» Task details:
Find the line holding "voorkeuren te beheren. Voor meer informatie" in the entries below. Give it again exactly, along with every line after it up to and including the line holding "upgrades voor meest actuele en veili".

*** Given data Section Begins ***

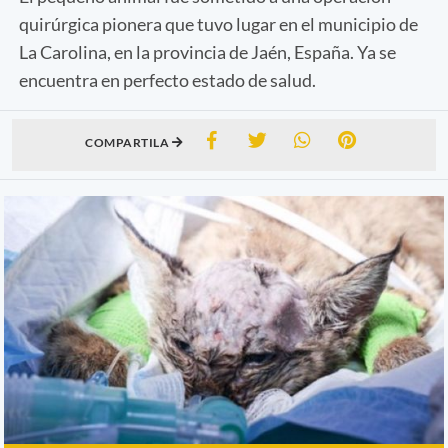
quirúrgica pionera que tuvo lugar en el municipio de
La Carolina, en la provincia de Jaén, España. Ya se
encuentra en perfecto estado de salud.
COMPARTILA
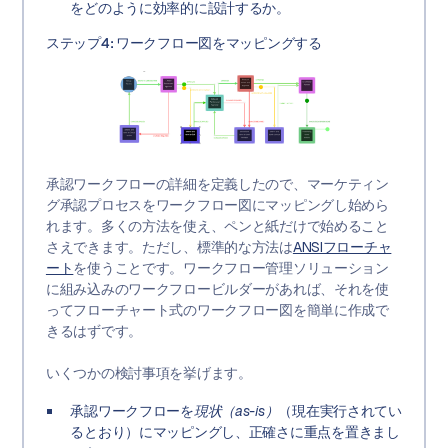
をどのように効率的に設計するか。
ステップ4: ワークフロー図をマッピングする
承認ワークフローの詳細を定義したので、マーケティン
グ承認プロセスをワークフロー図にマッピングし始めら
れます。多くの方法を使え、ペンと紙だけで始めること
さえできます。ただし、標準的な方法は
ANSIフローチャ
ート
を使うことです。ワークフロー管理ソリューション
に組み込みのワークフロービルダーがあれば、それを使
ってフローチャート式のワークフロー図を簡単に作成で
きるはずです。
いくつかの検討事項を挙げます。
承認ワークフローを
現状（as-is）
（現在実行されてい
るとおり）にマッピングし、正確さに重点を置きまし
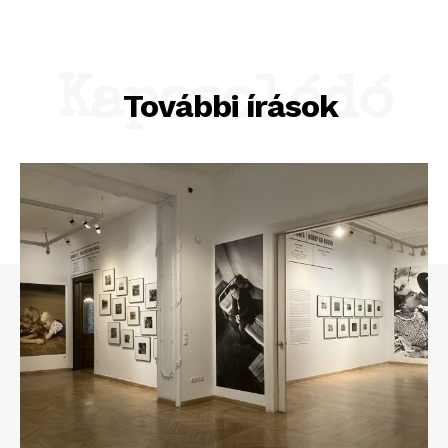
Kapcsolódó
További írások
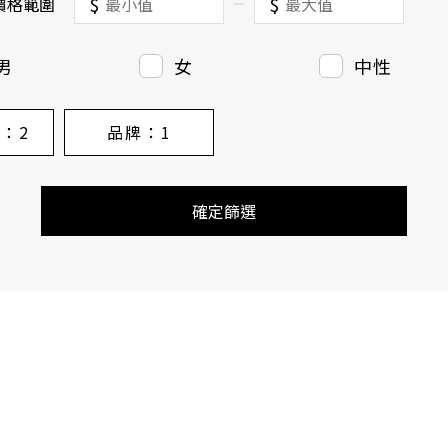
$
$
價格範圍
男
女
中性
型
：2
品牌
：1
確定篩選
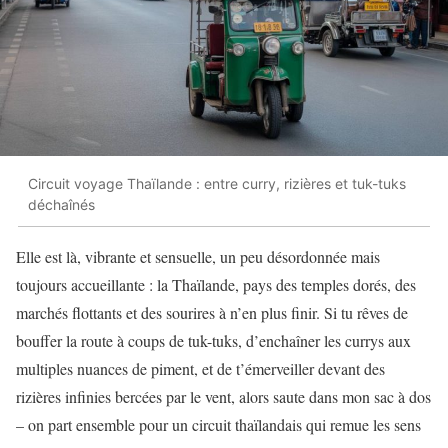
Circuit voyage Thaïlande : entre curry, rizières et tuk-tuks
déchaînés
Elle est là, vibrante et sensuelle, un peu désordonnée mais
toujours accueillante : la Thaïlande, pays des temples dorés, des
marchés flottants et des sourires à n’en plus finir. Si tu rêves de
bouffer la route à coups de tuk-tuks, d’enchaîner les currys aux
multiples nuances de piment, et de t’émerveiller devant des
rizières infinies bercées par le vent, alors saute dans mon sac à dos
– on part ensemble pour un circuit thaïlandais qui remue les sens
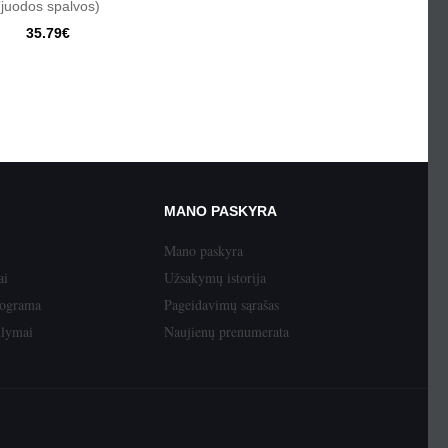
(juodos spalvos)
35.79€
MANO PASKYRA
Mano paskyra
ai
Užsakymų istorija
rograma
Pageidavimų sąrašas
ūlymai
Naujienų prenumerata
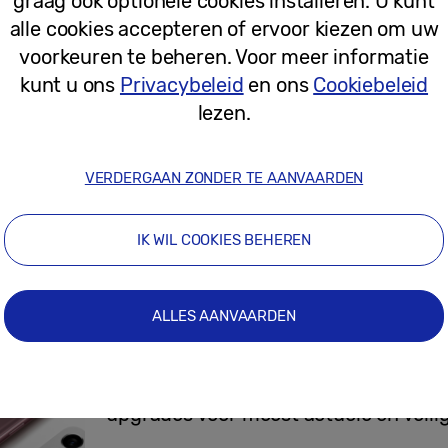
graag ook optionele cookies installeren. U kunt
alle cookies accepteren of ervoor kiezen om uw
19-05-2022
voorkeuren te beheren. Voor meer informatie
kunt u ons
Privacybeleid
en ons
Cookiebeleid
lezen.
Persberichten
[Uitnodiging] Galaxy A Event: de nie
iedereen
VERDERGAAN ZONDER TE AANVAARDEN
IK WIL COOKIES BEHEREN
14-03-2022
ALLES AANVAARDEN
Persberichten
Samsung zet de nieuwe standaard me
upgrades voor meest actuele en veili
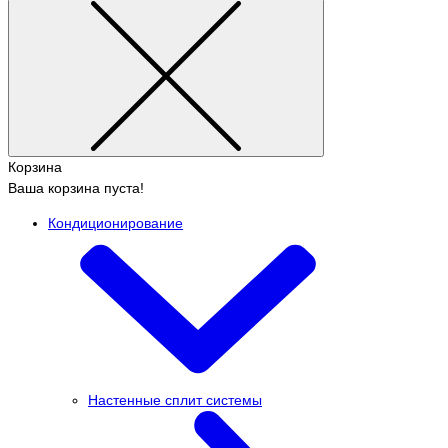
Корзина
Ваша корзина пуста!
Кондиционирование
Настенные сплит системы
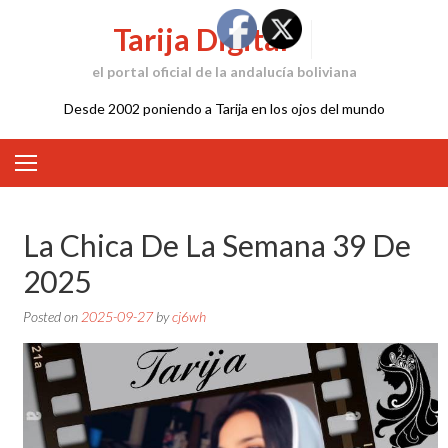
Skip
Tarija Digital
to
content
el portal oficial de la andalucía boliviana
Desde 2002 poniendo a Tarija en los ojos del mundo
La Chica De La Semana 39 De
2025
Posted on
2025-09-27
by
cj6wh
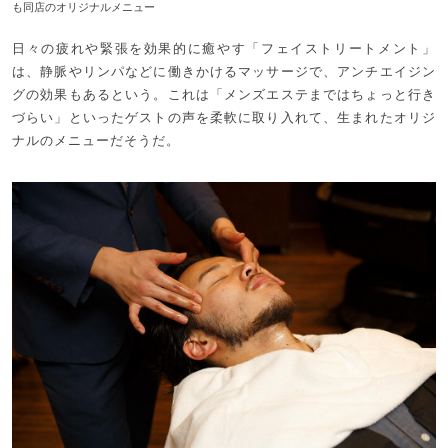
も同店のオリジナルメニュー
日々の疲れや緊張を効果的に癒やす「フェイストリートメント」
は、静脈やリンパなどに働きかけるマッサージで、アンチエイジン
グの効果もあるという。これは「メンズエステまではちょっと行き
づらい」といったゲストの声を柔軟に取り入れて、生まれたオリジ
ナルのメニューだそうだ。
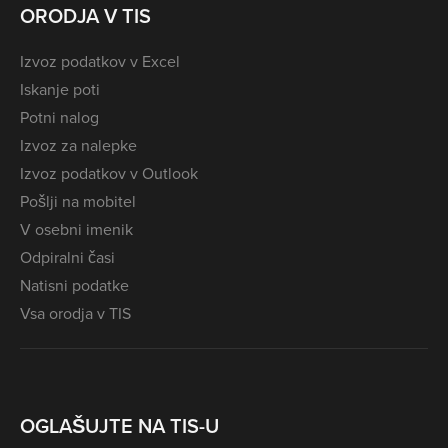
ORODJA V TIS
Izvoz podatkov v Excel
Iskanje poti
Potni nalog
Izvoz za nalepke
Izvoz podatkov v Outlook
Pošlji na mobitel
V osebni imenik
Odpiralni časi
Natisni podatke
Vsa orodja v TIS
OGLAŠUJTE NA TIS-U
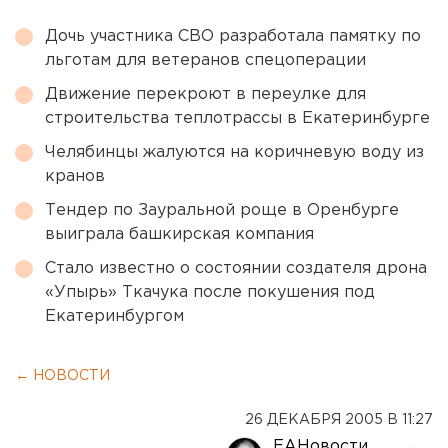
Дочь участника СВО разработала памятку по
льготам для ветеранов спецоперации
Движение перекроют в переулке для
строительства теплотрассы в Екатеринбурге
Челябинцы жалуются на коричневую воду из
кранов
Тендер по Зауральной роще в Оренбурге
выиграла башкирская компания
Стало известно о состоянии создателя дрона
«Упырь» Ткачука после покушения под
Екатеринбургом
← НОВОСТИ
26 ДЕКАБРЯ 2005 В 11:27
ЕАНовости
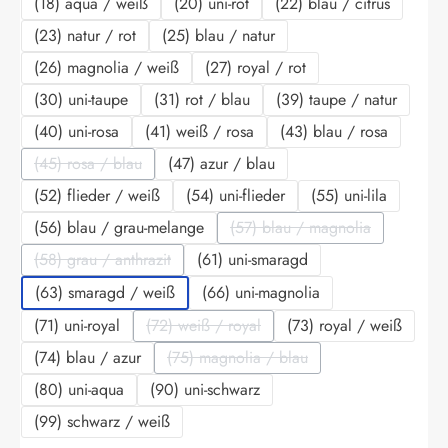
(18) aqua / weiß
(20) uni-rot
(22) blau / citrus
(23) natur / rot
(25) blau / natur
(26) magnolia / weiß
(27) royal / rot
(30) uni-taupe
(31) rot / blau
(39) taupe / natur
(40) uni-rosa
(41) weiß / rosa
(43) blau / rosa
(45) rosa / blau
(47) azur / blau
(Diese Option ist zurzeit nicht verfügbar.)
(52) flieder / weiß
(54) uni-flieder
(55) uni-lila
(56) blau / grau-melange
(57) blau / magnolia
(Diese Option ist zurzeit 
(58) grau / anthrazit
(61) uni-smaragd
(Diese Option ist zurzeit nicht verfügbar.)
(63) smaragd / weiß
(66) uni-magnolia
(71) uni-royal
(72) weiß / royal
(73) royal / weiß
(Diese Option ist zurzeit nicht verfügbar.)
(74) blau / azur
(75) magnolia / blau
(Diese Option ist zurzeit nicht verfü
(80) uni-aqua
(90) uni-schwarz
(99) schwarz / weiß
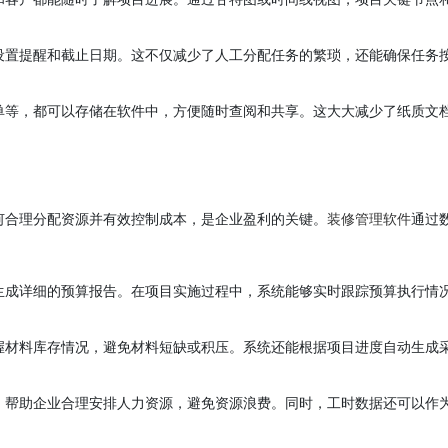
设置提醒和截止日期。这不仅减少了人工分配任务的繁琐，还能确保任务
单等，都可以存储在软件中，方便随时查阅和共享。这大大减少了纸质文
何合理分配资源并有效控制成本，是企业盈利的关键。
装修管理软件
通过
。
生成详细的预算报告。在项目实施过程中，系统能够实时跟踪预算执行情
握材料库存情况，避免材料短缺或积压。系统还能根据项目进度自动生成
，帮助企业合理安排人力资源，避免资源浪费。同时，工时数据还可以作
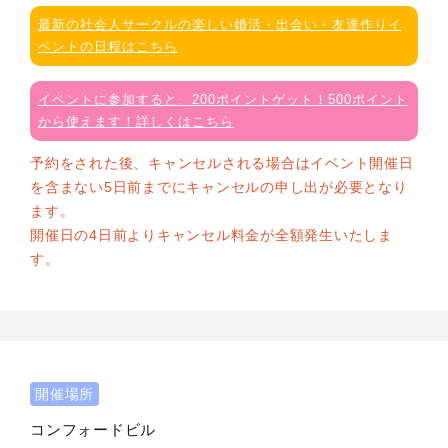
最新の社会人サークルの楽しい婚活・出会い・友達作りイ
ベントの日程はこちら
イベントに参加すると、200ポイントゲット！500ポイント
から使えます！詳しくはこちら
予約をされた後、キャンセルされる場合はイベント開催日
を含まない5日前までにキャンセルの申し出が必要となり
ます。
開催日の4日前よりキャンセル料金が全額発生いたしま
す。
開催場所
コンフォードビル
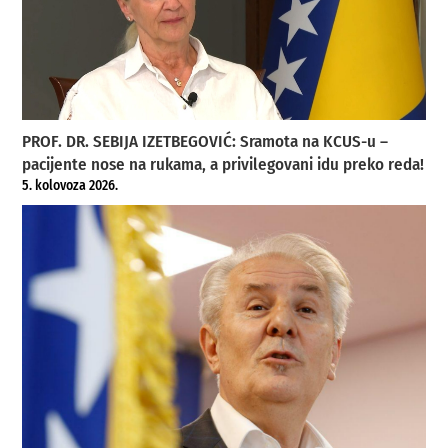
PROF. DR. SEBIJA IZETBEGOVIĆ: Sramota na KCUS-u –
pacijente nose na rukama, a privilegovani idu preko reda!
5. kolovoza 2026.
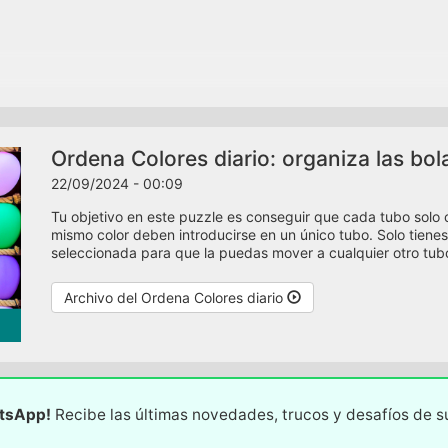
Ordena Colores diario: organiza las bol
22/09/2024 - 00:09
Tu objetivo en este puzzle es conseguir que cada tubo solo 
mismo color deben introducirse en un único tubo. Solo tienes
seleccionada para que la puedas mover a cualquier otro tubo
Archivo del Ordena Colores diario
atsApp!
Recibe las últimas novedades, trucos y desafíos de 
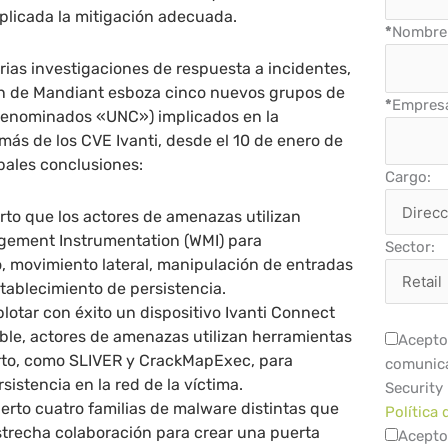
aplicada la mitigación adecuada.
*
Nombre 
ias investigaciones de respuesta a incidentes,
ión de Mandiant esboza cinco nuevos grupos de
*
Empres
denominados «UNC») implicados en la
más de los CVE Ivanti, desde el 10 de enero de
ipales conclusiones:
Cargo:
rto que los actores de amenazas utilizan
ement Instrumentation (WMI) para
Sector:
, movimiento lateral, manipulación de entradas
stablecimiento de persistencia.
otar con éxito un dispositivo Ivanti Connect
ble, actores de amenazas utilizan herramientas
Acepto 
rto, como SLIVER y CrackMapExec, para
comunica
sistencia en la red de la víctima.
Security
erto cuatro familias de malware distintas que
Política 
strecha colaboración para crear una puerta
Acepto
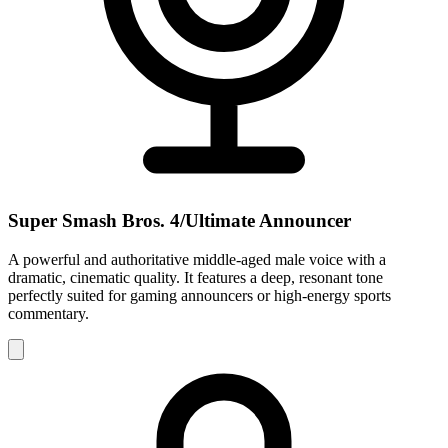
Super Smash Bros. 4/Ultimate Announcer
A powerful and authoritative middle-aged male voice with a
dramatic, cinematic quality. It features a deep, resonant tone
perfectly suited for gaming announcers or high-energy sports
commentary.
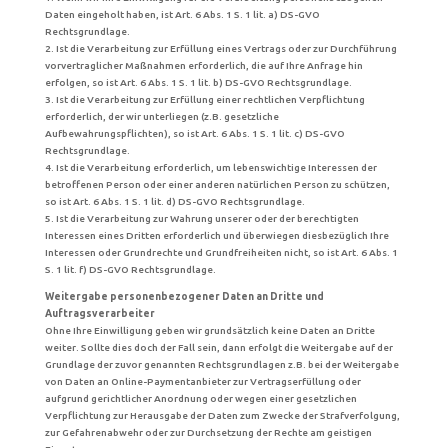
Daten eingeholt haben, ist Art. 6 Abs. 1 S. 1 lit. a) DS-GVO
Rechtsgrundlage.
2. Ist die Verarbeitung zur Erfüllung eines Vertrags oder zur Durchführung
vorvertraglicher Maßnahmen erforderlich, die auf Ihre Anfrage hin
erfolgen, so ist Art. 6 Abs. 1 S. 1 lit. b) DS-GVO Rechtsgrundlage.
3. Ist die Verarbeitung zur Erfüllung einer rechtlichen Verpflichtung
erforderlich, der wir unterliegen (z.B. gesetzliche
Aufbewahrungspflichten), so ist Art. 6 Abs. 1 S. 1 lit. c) DS-GVO
Rechtsgrundlage.
4. Ist die Verarbeitung erforderlich, um lebenswichtige Interessen der
betroffenen Person oder einer anderen natürlichen Person zu schützen,
so ist Art. 6 Abs. 1 S. 1 lit. d) DS-GVO Rechtsgrundlage.
5. Ist die Verarbeitung zur Wahrung unserer oder der berechtigten
Interessen eines Dritten erforderlich und überwiegen diesbezüglich Ihre
Interessen oder Grundrechte und Grundfreiheiten nicht, so ist Art. 6 Abs. 1
S. 1 lit. f) DS-GVO Rechtsgrundlage.
Weitergabe personenbezogener Daten an Dritte und
Auftragsverarbeiter
Ohne Ihre Einwilligung geben wir grundsätzlich keine Daten an Dritte
weiter. Sollte dies doch der Fall sein, dann erfolgt die Weitergabe auf der
Grundlage der zuvor genannten Rechtsgrundlagen z.B. bei der Weitergabe
von Daten an Online-Paymentanbieter zur Vertragserfüllung oder
aufgrund gerichtlicher Anordnung oder wegen einer gesetzlichen
Verpflichtung zur Herausgabe der Daten zum Zwecke der Strafverfolgung,
zur Gefahrenabwehr oder zur Durchsetzung der Rechte am geistigen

*** Given data Section Ends ***

» Answer to this exercise:
voorkeuren te beheren. Voor meer informatie
kunt u ons
Privacybeleid
en ons
Cookiebeleid
lezen.
Persberichten
[Uitnodiging] Galaxy A Event: de nie
iedereen
VERDERGAAN ZONDER TE AANVAARDEN
IK WIL COOKIES BEHEREN
14-03-2022
ALLES AANVAARDEN
Persberichten
Samsung zet de nieuwe standaard me
upgrades voor meest actuele en veili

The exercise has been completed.